With few of the traditional indicators pointing to a recession, this could be just the time investors should start preparing for ... a recession.
Under ordinary circumstances, factors such as liquidity, the yield curve, gross domestic product growth, and fiscal and monetary stimulus would be key indicators to suggest the direction in which the economy is heading.
However, these are not ordinary times, and Jim Paulsen, chief investment strategist at Wells Capital Management, is warning clients that the chances of an economic shock are growing:
Policy officials, economists and investors have become conditioned by the post-war experience that recessions simply don't happen until economic policies turn restrictive Not before interest rates rise, the yield curve inverts and not until the Federal Reserve drains the punch bowl and the money supply slows.
However, the predictive relationships between traditional economic policies and future economic growth have weakened considerably in recent years raising the risk of an "unexpected recession."
Indeed, the indicators would suggest that while the U.S. is not growing at anything near a robust pace, the threat of a recession seems at least diminished.
GDP continues to hold in, with the full-year growth rate likely to be in the low 2 percent range. M-2, which is a measure the Federal Reserve uses to gauge the flow of money, is increasing at a 7.4 percent quarterly pace and 6.2 percent annualized.
The yield curve, or the difference between government debt yields of different maturities, remains expansionary. Both fiscal policy, thanks to government deficit spending, and monetary policy, with zero interest rates, are accommodative by historical standards.
Yet, Paulsen points out, some traditional relationships have broken down.
With inflation at least comparatively muted since the late 1970s and early 1980s, the direct correlation between the stock market and bond yields as well as high levels of fiscal and monetary accommodation with nominal GDP growth have come apart. The Fed, for instance, has injected $4.5 trillion through its quantitative easing program, but it has yet to get anything more than below-trend growth and the worst recovery since the Great Depression.

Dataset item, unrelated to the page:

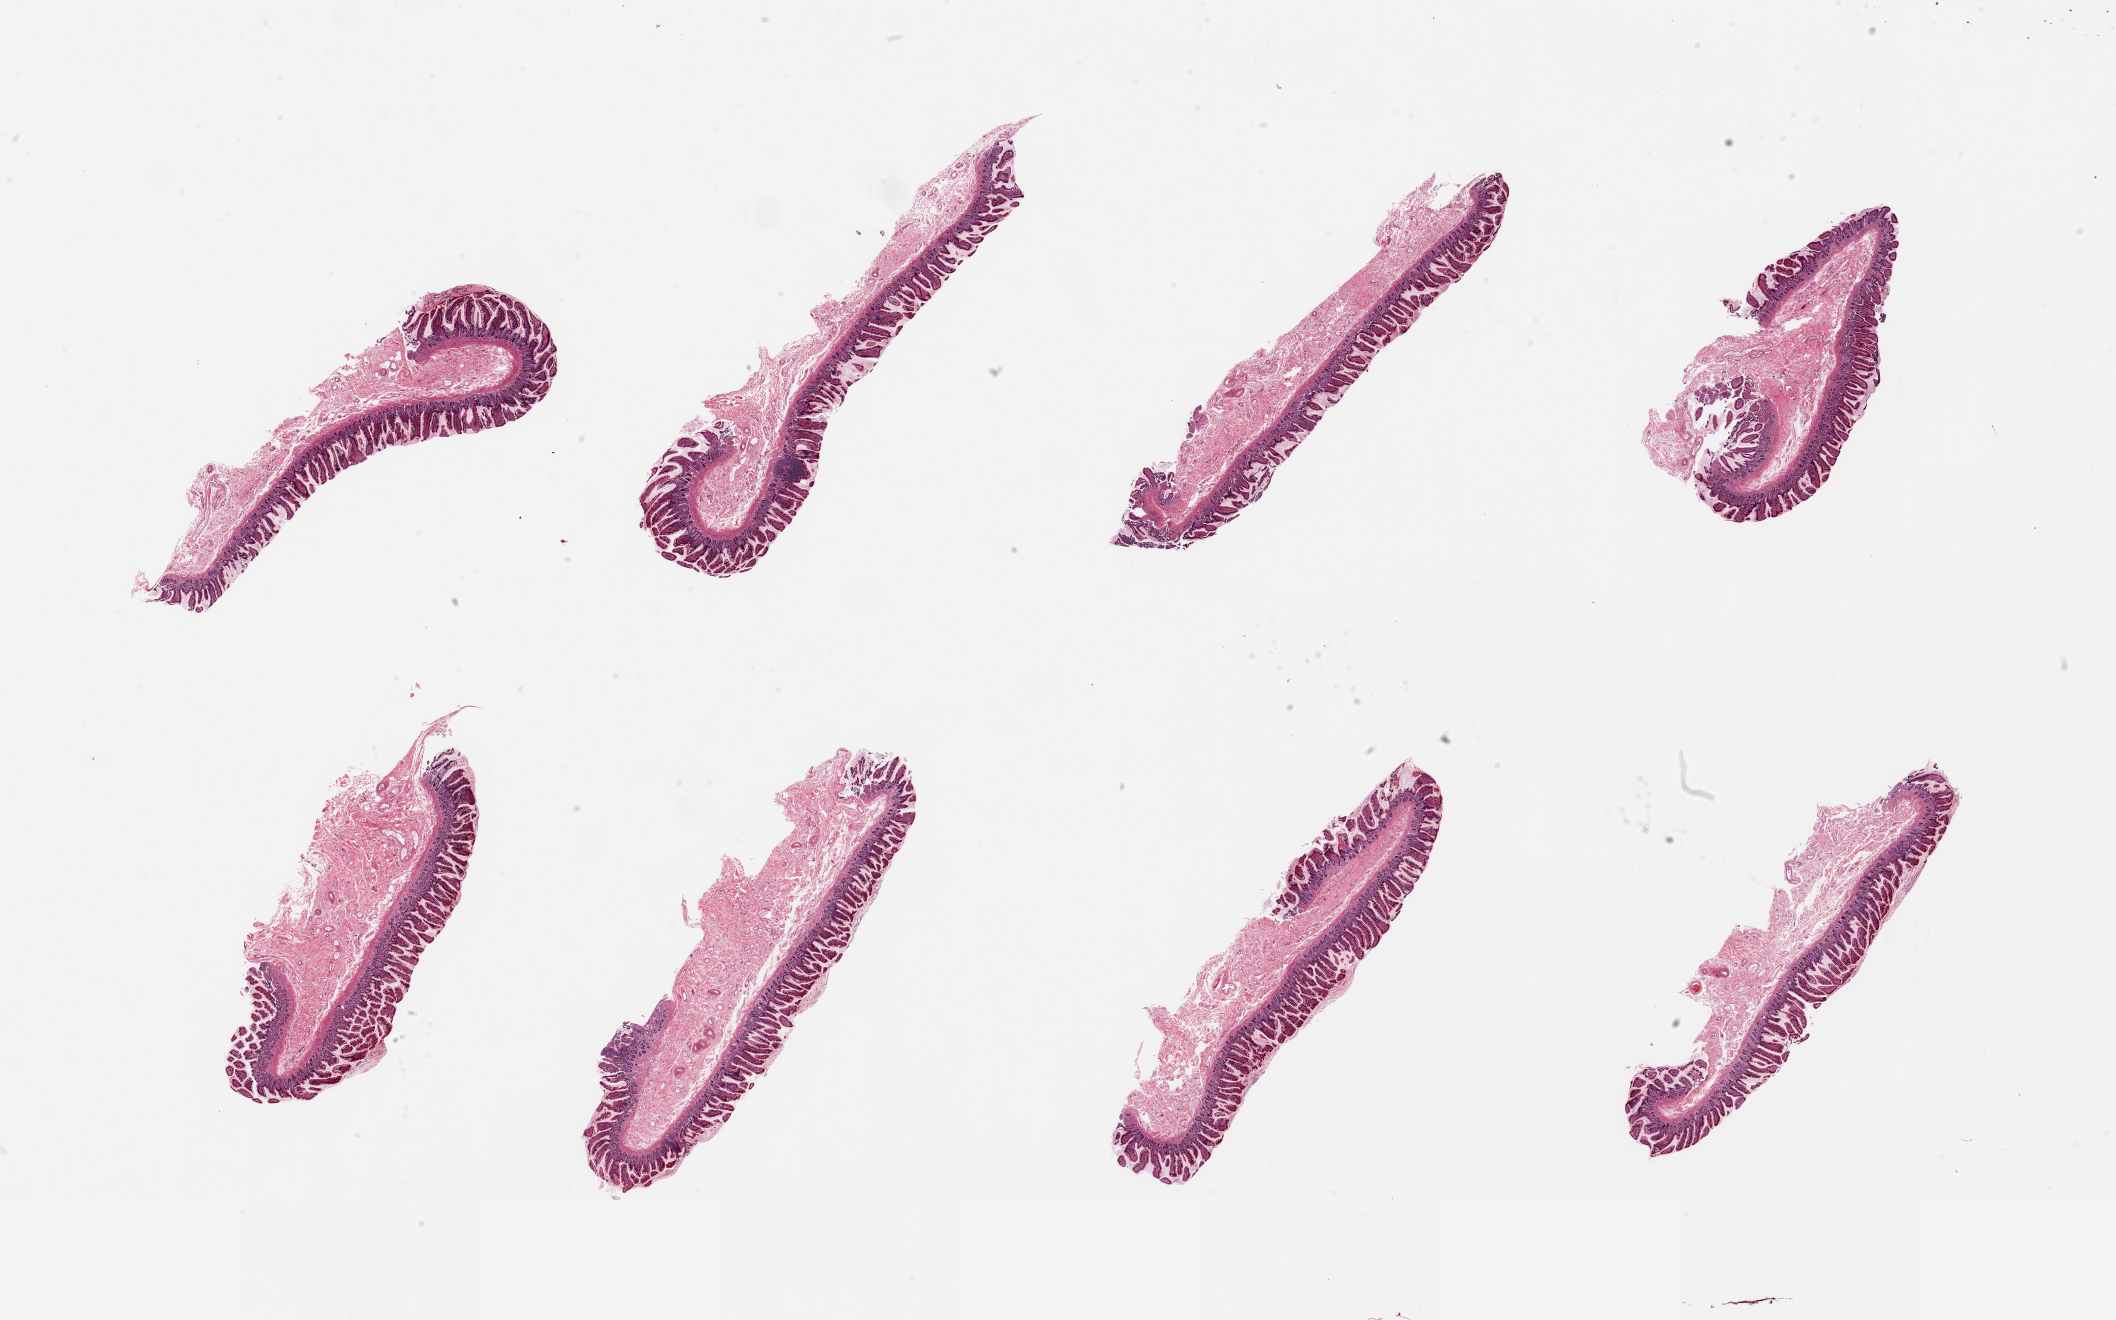
Digitized H&E-stained section, brightfield — shown as a low-resolution overview of the whole scanned area (about 33.5 x 20.9 mm), PAXgene-fixed paraffin-embedded (PFPE) section, target tissue: ileum, tissue donor sample. Male donor.
Reviewer comment on this tissue sample: 8 pieces; well preserved, but with minimal lymphoid tissue.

In essence, there's no assurance that a rising stock market, cheap money and huge levels of national debt will pave the way for future growth.
Most of the gauges used during the post-war era to weigh recession risk have lost their predictive abilities in recent years. Should anyone feel confident in low recession risk today because money supply growth is strong, the yield curve is positively sloped, yields are low and fiscal deficit spending is still positive?
...Indeed, based on the correlation coefficients since 1997, the rapid pace of money growth and the decline in bond yields during the last year should increase concerns about a potential recession.
Paulsen said he is not forecasting a recession, but does believe the risk is rising and investors should begin adjusting their portfolios toward slower growth. He points out that the recovery is in its seventh year, earnings growth is slowing and market valuations are "high."
Plus, the economy is about to enter uncharted waters, with the Federal Reserve preparing to raise interest rates after keeping its target funds rate near zero for the past seven years.
This recovery has been unique in the post-war experience. No one seems to understand what is driving economic growth (and why, for example, massive economic policy stimulus has not quickened the pace of economic growth) or what may end this recovery.
This recovery has been chronically surprising, inexplicable and disappointing. Would it be shocking if it ended abruptly and without conventional warning?